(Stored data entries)
□ □ □ □ □

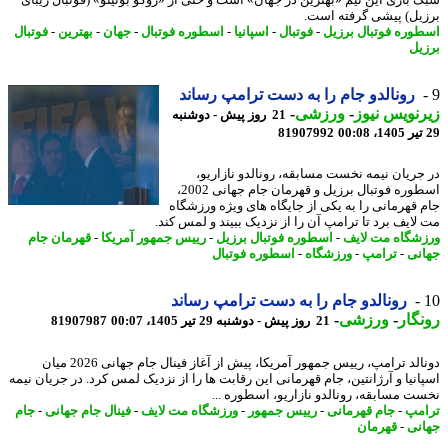
 بازی این تیم «بهترین در جهان» است و حتی از «ژوگو بونیتو» (فوتبال زیبای
یل) پیشی گرفته است.
وره فوتبال برزیل
-
فوتبال
-
اسپانیا
-
اسطوره فوتبال
-
جهان
-
بهترین
-
فوتبال
یل
رونالدو جام را به دست ترامپ رساند
نویس نیوز
-
ورزشی
-
21 روز پیش - دوشنبه
81907992
جریان نیمه نخست مسابقه، رونالدو نازاریو،
اسطوره فوتبال برزیل و قهرمان جام جهانی 2002،
 قهرمانی را به یکی از جایگاه های ویژه ورزشگاه
لایف برد تا ترامپ آن را از نزدیک ببیند و لمس کند.
شگاه مت لایف
-
اسطوره فوتبال برزیل
-
رییس جمهور آمریکا
-
قهرمان جام
نی
-
ترامپ
-
ورزشگاه
-
اسطوره فوتبال
رونالدو جام را به دست ترامپ رساند
گار
-
ورزشی
-
21 روز پیش - دوشنبه 29 تیر 1405، 00:07
81907987
دونالد ترامپ، رییس جمهور آمریکا، پیش از آغاز فینال جام جهانی 2026 میان
انیا و آرژانتین، جام قهرمانی این رقابت ها را از نزدیک لمس کرد. در جریان نیمه
ت مسابقه، رونالدو نازاریو، اسطوره ...
مپ
-
جام قهرمانی
-
رییس جمهور
-
ورزشگاه مت لایف
-
فینال جام جهانی
-
جام
نی
-
قهرمان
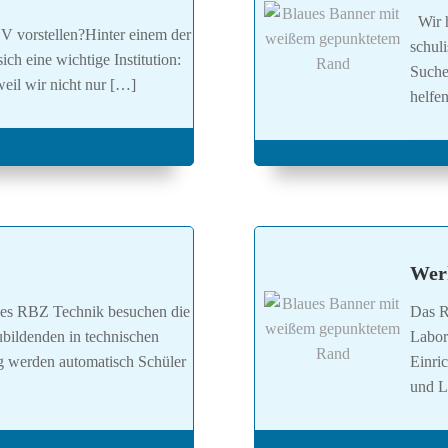
Wir h
V vorstellen?Hinter einem der
schul
ich eine wichtige Institution:
Suche
weil wir nicht nur […]
helfe
Wer
 des RBZ Technik besuchen die
Das R
bildenden in technischen
Labor
 werden automatisch Schüler
Einri
und L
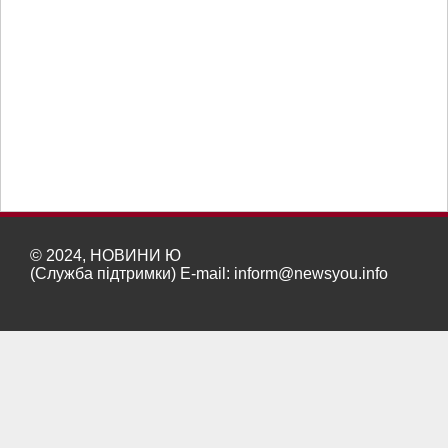
© 2024, НОВИНИ Ю
(Служба підтримки) E-mail:
inform@newsyou.info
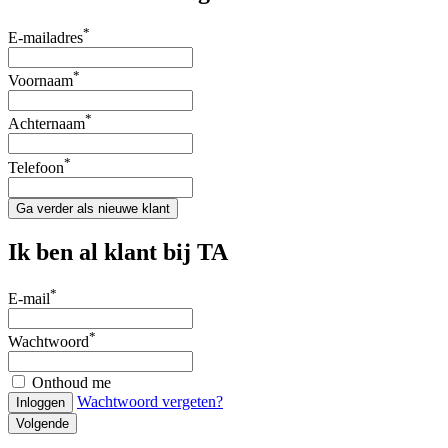
*
E-mailadres
*
Voornaam
*
Achternaam
*
Telefoon
Ga verder als nieuwe klant
Ik ben al klant bij TA
*
E-mail
*
Wachtwoord
Onthoud me
Wachtwoord vergeten?
Inloggen
Volgende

□ □ □ □ □

## Directions for this task
Using the entries above, copy out all lines that contain the string "مسابقه".

## Solved problem
جریان نیمه نخست مسابقه، رونالدو نازاریو،
ت مسابقه، رونالدو نازاریو، اسطوره ...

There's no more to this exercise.